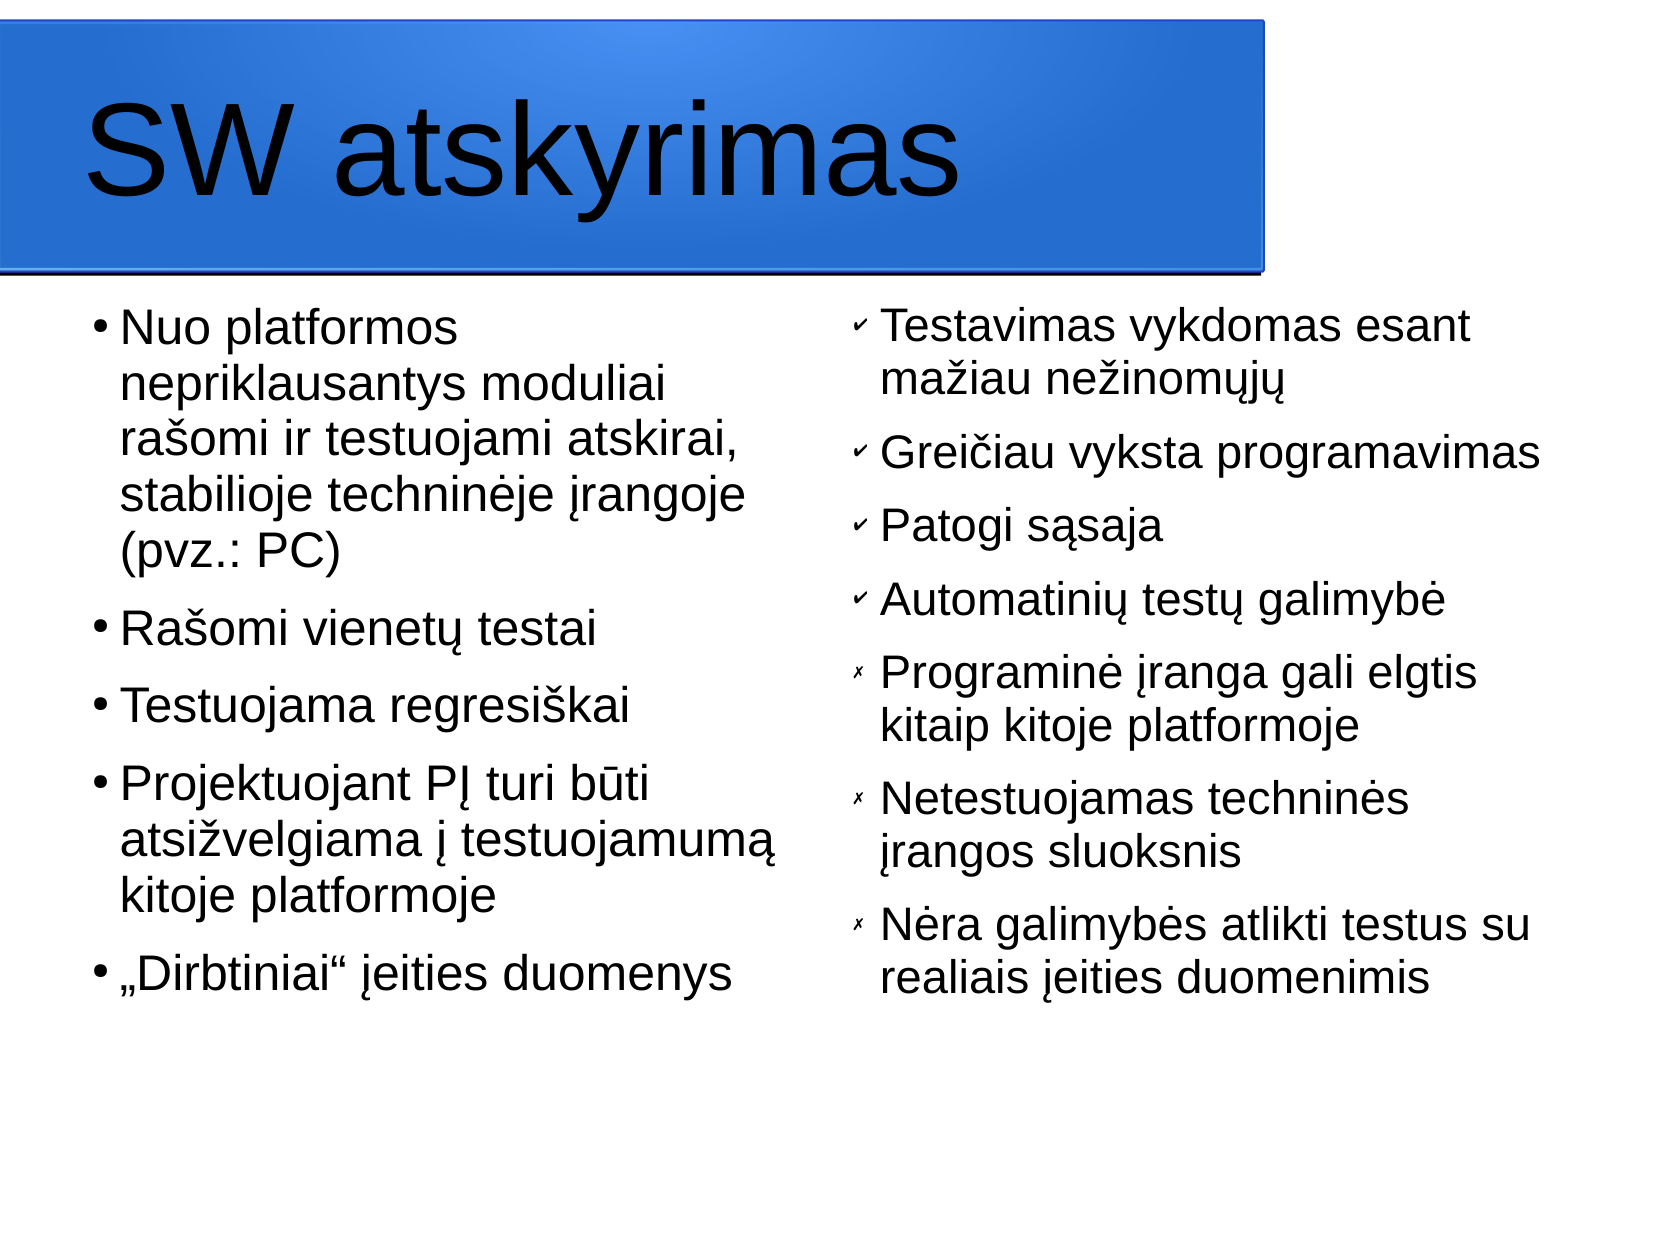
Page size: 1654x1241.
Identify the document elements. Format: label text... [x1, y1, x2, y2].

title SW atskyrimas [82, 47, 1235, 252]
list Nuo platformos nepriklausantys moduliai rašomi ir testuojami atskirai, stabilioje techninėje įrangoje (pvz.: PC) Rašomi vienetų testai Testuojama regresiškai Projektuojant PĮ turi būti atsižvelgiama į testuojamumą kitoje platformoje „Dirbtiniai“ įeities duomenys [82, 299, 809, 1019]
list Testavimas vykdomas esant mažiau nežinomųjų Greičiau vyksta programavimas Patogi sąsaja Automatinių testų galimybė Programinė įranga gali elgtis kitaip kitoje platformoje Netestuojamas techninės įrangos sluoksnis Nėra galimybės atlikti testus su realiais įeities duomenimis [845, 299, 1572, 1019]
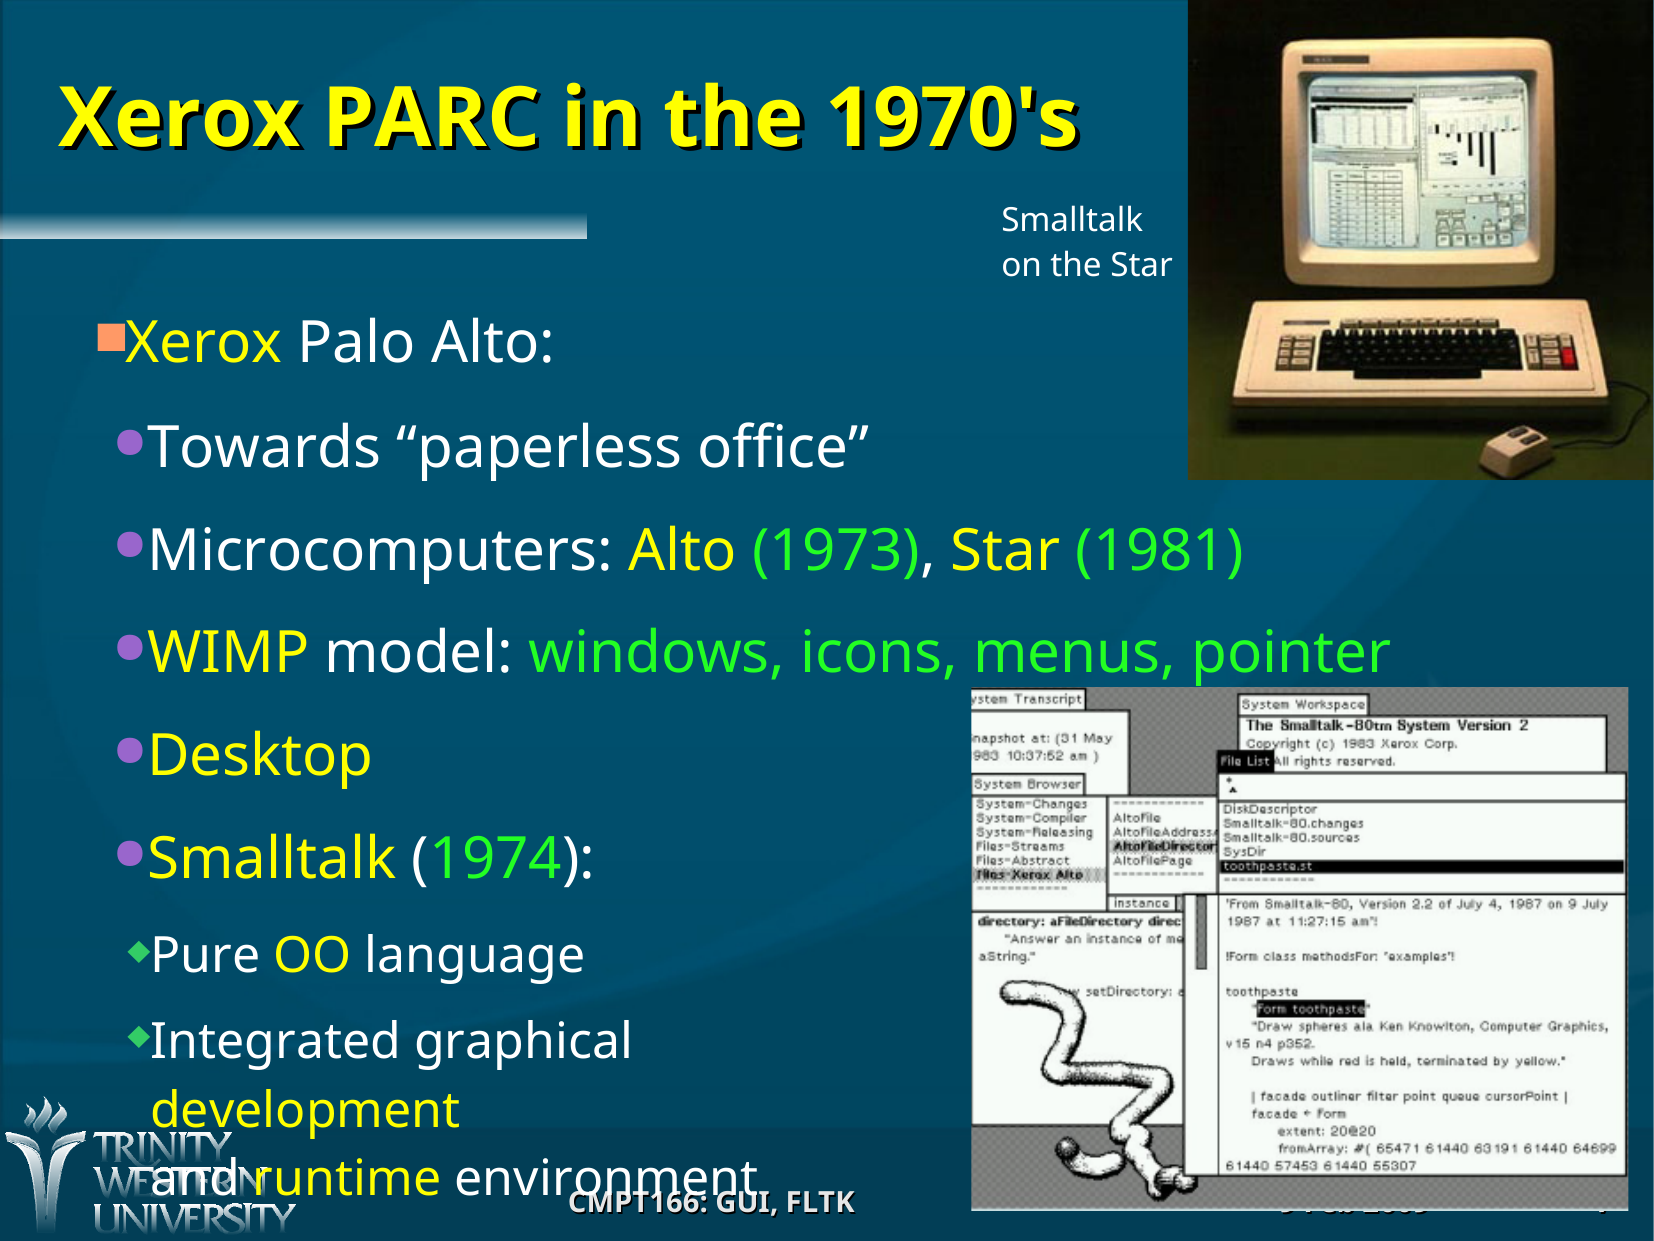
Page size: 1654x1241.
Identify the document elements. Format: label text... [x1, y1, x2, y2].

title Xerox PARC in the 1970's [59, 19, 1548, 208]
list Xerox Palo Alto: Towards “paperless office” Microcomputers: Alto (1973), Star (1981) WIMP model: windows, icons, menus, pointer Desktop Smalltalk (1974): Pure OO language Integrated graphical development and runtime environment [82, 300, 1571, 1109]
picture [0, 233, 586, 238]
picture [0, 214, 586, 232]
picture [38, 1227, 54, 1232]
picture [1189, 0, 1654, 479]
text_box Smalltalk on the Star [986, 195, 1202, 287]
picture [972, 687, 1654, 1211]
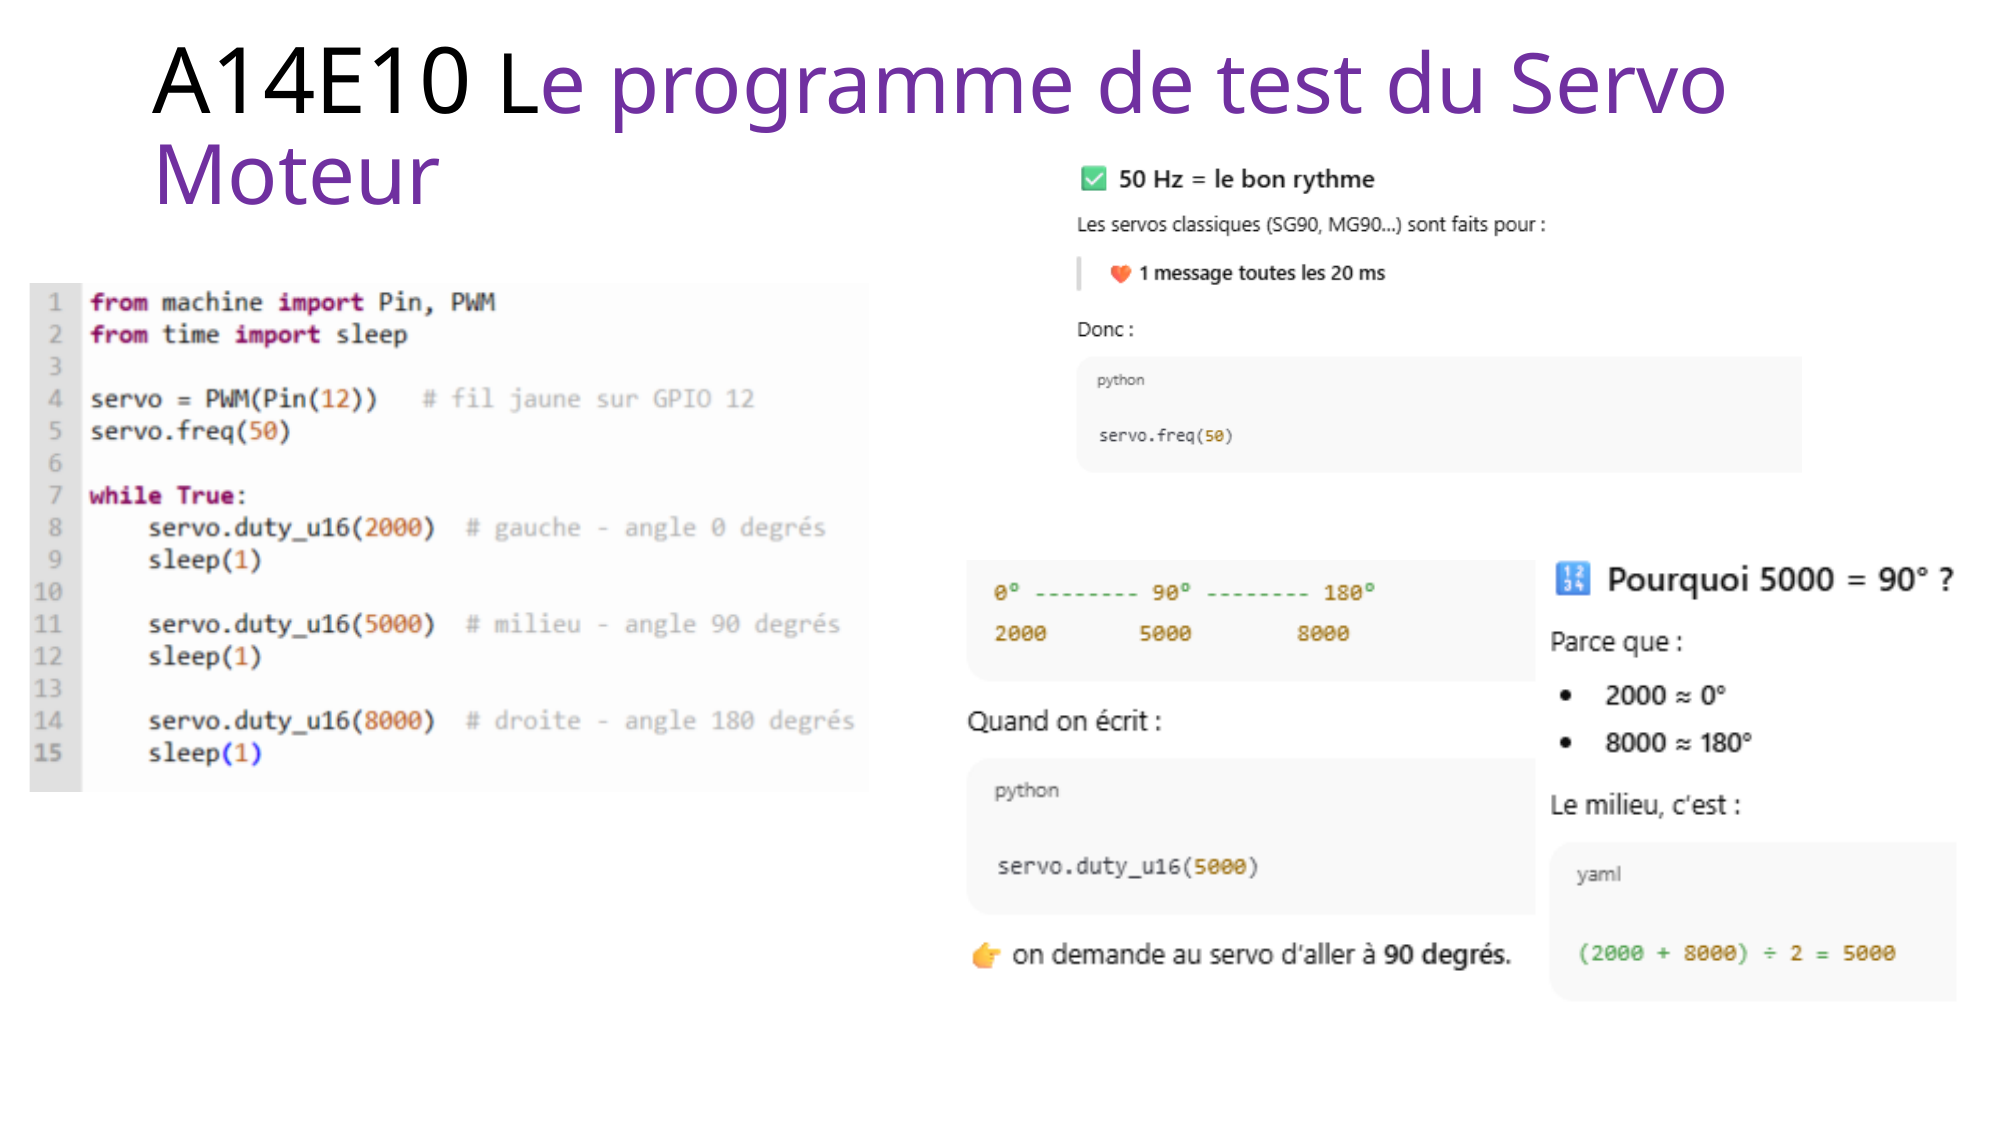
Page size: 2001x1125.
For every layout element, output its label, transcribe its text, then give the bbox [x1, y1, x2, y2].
+++
• **AIM**:
Reproduce every line of the data above word for word, leaving out the pictures.

• **RESPONSE TO THE TASK**:
Page size: 1654x1241.
Identify the document elements. Format: label text... [x1, y1, x2, y2].

title SW atskyrimas [82, 47, 1235, 252]
list Nuo platformos nepriklausantys moduliai rašomi ir testuojami atskirai, stabilioje techninėje įrangoje (pvz.: PC) Rašomi vienetų testai Testuojama regresiškai Projektuojant PĮ turi būti atsižvelgiama į testuojamumą kitoje platformoje „Dirbtiniai“ įeities duomenys [82, 299, 809, 1019]
list Testavimas vykdomas esant mažiau nežinomųjų Greičiau vyksta programavimas Patogi sąsaja Automatinių testų galimybė Programinė įranga gali elgtis kitaip kitoje platformoje Netestuojamas techninės įrangos sluoksnis Nėra galimybės atlikti testus su realiais įeities duomenimis [845, 299, 1572, 1019]
Page size: 1654x1241.
Identify the document elements. Format: label text... [x1, y1, x2, y2].

title Xerox PARC in the 1970's [59, 19, 1548, 208]
list Xerox Palo Alto: Towards “paperless office” Microcomputers: Alto (1973), Star (1981) WIMP model: windows, icons, menus, pointer Desktop Smalltalk (1974): Pure OO language Integrated graphical development and runtime environment [82, 300, 1571, 1109]
picture [0, 233, 586, 238]
picture [0, 214, 586, 232]
picture [38, 1227, 54, 1232]
picture [1189, 0, 1654, 479]
text_box Smalltalk on the Star [986, 195, 1202, 287]
picture [972, 687, 1654, 1211]
Page size: 2001x1125.
For every layout element, output its label, transcribe its text, then give the bbox [x1, y1, x2, y2].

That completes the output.